(Dataset entries)
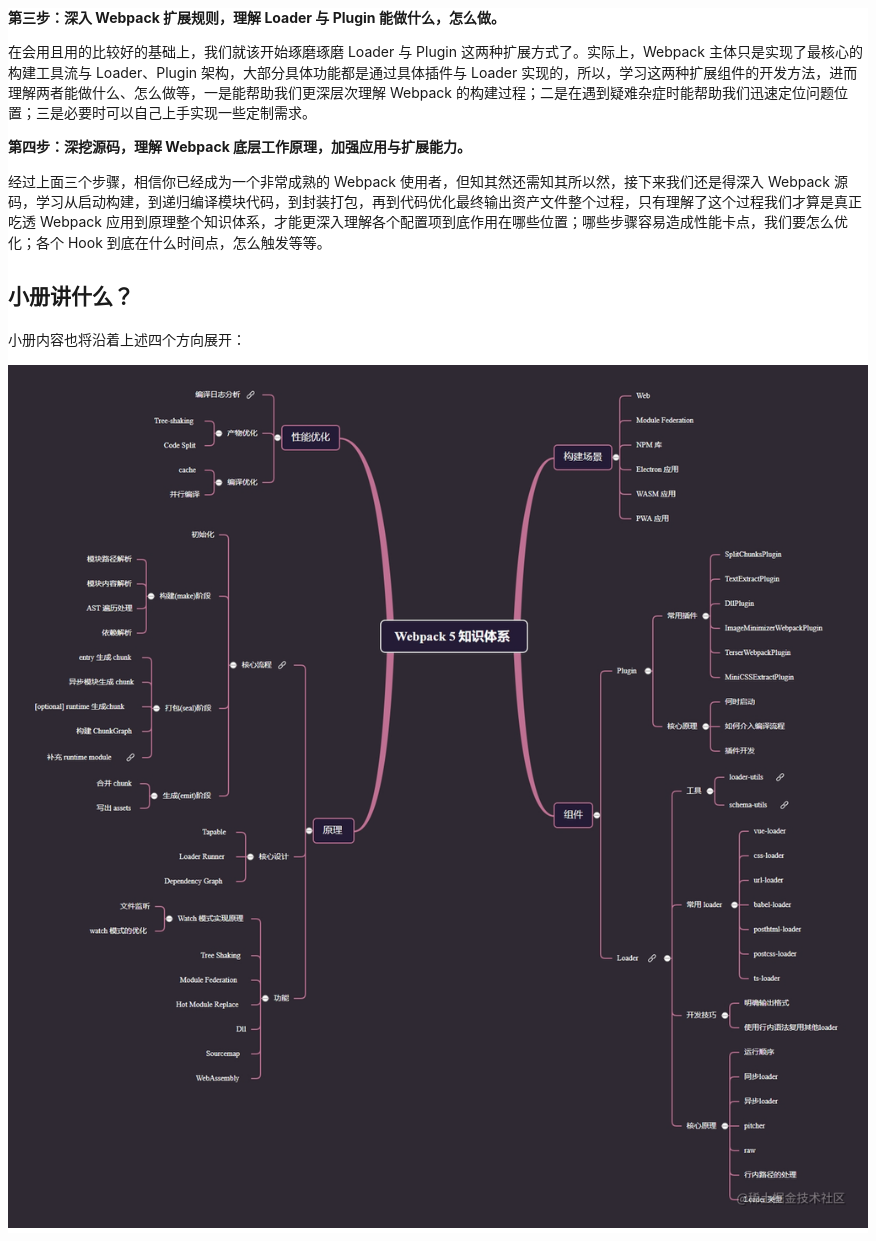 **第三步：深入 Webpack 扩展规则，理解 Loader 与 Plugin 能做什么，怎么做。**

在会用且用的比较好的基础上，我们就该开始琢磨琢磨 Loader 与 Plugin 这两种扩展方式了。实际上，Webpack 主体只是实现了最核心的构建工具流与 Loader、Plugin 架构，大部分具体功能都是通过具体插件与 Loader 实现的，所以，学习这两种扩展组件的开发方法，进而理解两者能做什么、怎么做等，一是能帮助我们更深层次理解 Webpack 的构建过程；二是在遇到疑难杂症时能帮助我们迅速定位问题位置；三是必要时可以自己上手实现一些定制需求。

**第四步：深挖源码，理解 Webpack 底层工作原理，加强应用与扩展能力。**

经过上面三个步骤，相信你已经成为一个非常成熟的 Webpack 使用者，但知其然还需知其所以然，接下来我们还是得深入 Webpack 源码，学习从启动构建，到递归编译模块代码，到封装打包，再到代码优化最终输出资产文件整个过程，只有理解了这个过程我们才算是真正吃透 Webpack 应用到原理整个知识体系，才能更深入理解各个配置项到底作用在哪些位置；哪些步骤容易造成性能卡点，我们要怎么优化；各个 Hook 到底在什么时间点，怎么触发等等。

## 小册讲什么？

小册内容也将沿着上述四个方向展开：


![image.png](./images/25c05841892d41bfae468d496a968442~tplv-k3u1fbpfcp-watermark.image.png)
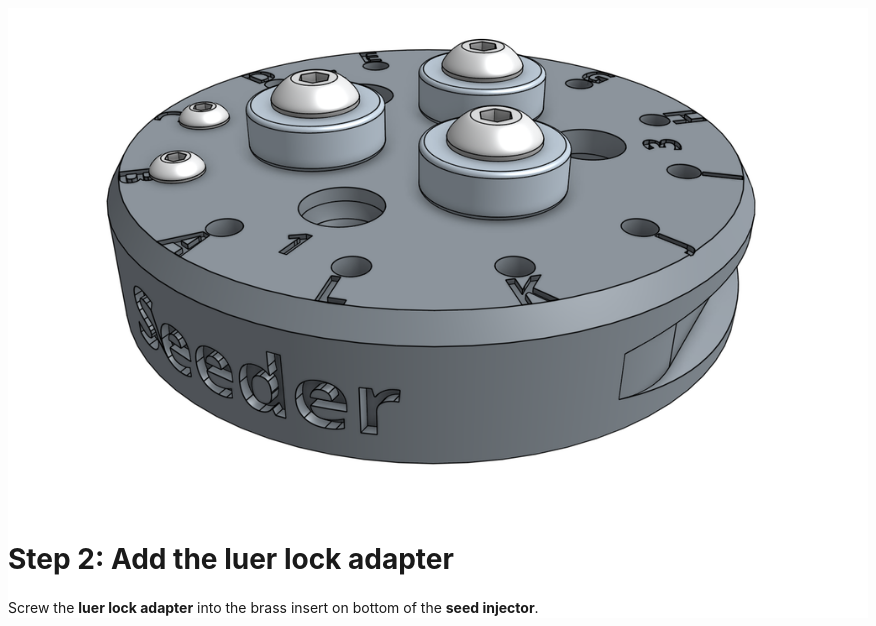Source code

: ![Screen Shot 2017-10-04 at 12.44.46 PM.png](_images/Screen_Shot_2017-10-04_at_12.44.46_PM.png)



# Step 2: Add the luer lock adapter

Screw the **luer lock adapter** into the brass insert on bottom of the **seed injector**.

TASK GOAL:
Scan the records above for the string "lock", then select every line that holds it.

RESPONSE TO THE TASK:
# Step 2: Add the luer lock adapter
Screw the **luer lock adapter** into the brass insert on bottom of the **seed injector**.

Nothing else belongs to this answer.